Extracted page text data
*** Begin section ***

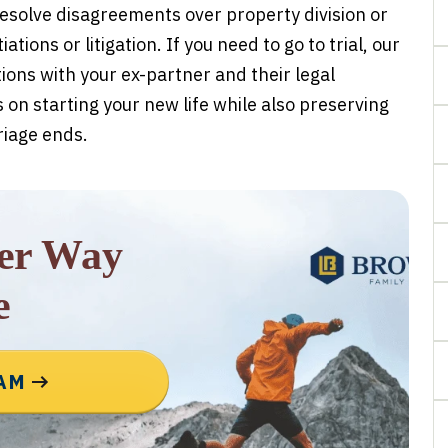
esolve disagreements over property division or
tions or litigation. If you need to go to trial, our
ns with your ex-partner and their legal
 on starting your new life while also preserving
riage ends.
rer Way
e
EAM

*** End section ***

- **PROBLEM TO WORK ON**
Above are the records; transcribe them exactly without the pictures.

- **ANSWER TO THIS PROBLEM**
esolve disagreements over property division or
tions or litigation. If you need to go to trial, our
ns with your ex-partner and their legal
 on starting your new life while also preserving
riage ends.
rer Way
e
EAM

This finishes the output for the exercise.